■ **Materials provided**
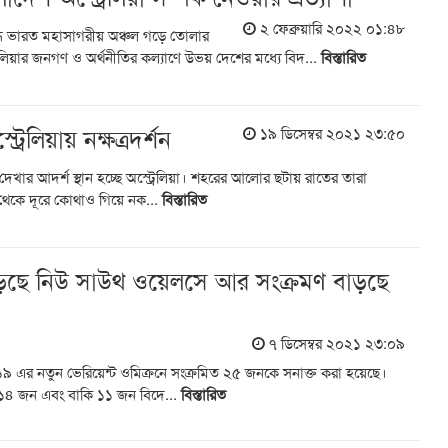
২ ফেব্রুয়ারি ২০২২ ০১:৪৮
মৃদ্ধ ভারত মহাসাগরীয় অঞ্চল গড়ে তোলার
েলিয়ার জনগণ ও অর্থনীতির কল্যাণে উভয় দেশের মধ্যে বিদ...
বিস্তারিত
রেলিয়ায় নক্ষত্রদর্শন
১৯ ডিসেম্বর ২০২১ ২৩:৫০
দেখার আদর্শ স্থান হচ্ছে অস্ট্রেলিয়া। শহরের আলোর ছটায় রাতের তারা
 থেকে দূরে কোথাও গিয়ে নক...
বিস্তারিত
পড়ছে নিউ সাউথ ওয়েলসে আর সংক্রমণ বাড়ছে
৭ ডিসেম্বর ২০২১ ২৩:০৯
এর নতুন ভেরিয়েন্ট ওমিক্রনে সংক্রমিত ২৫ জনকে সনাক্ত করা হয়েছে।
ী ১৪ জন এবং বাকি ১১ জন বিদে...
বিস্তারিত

■ **Your goal**
Exact duplicates of all the entries are required, and no image may appear in them.

■ **Answer**
২ ফেব্রুয়ারি ২০২২ ০১:৪৮
মৃদ্ধ ভারত মহাসাগরীয় অঞ্চল গড়ে তোলার
েলিয়ার জনগণ ও অর্থনীতির কল্যাণে উভয় দেশের মধ্যে বিদ...
বিস্তারিত
রেলিয়ায় নক্ষত্রদর্শন
১৯ ডিসেম্বর ২০২১ ২৩:৫০
দেখার আদর্শ স্থান হচ্ছে অস্ট্রেলিয়া। শহরের আলোর ছটায় রাতের তারা
 থেকে দূরে কোথাও গিয়ে নক...
বিস্তারিত
পড়ছে নিউ সাউথ ওয়েলসে আর সংক্রমণ বাড়ছে
৭ ডিসেম্বর ২০২১ ২৩:০৯
এর নতুন ভেরিয়েন্ট ওমিক্রনে সংক্রমিত ২৫ জনকে সনাক্ত করা হয়েছে।
ী ১৪ জন এবং বাকি ১১ জন বিদে...
বিস্তারিত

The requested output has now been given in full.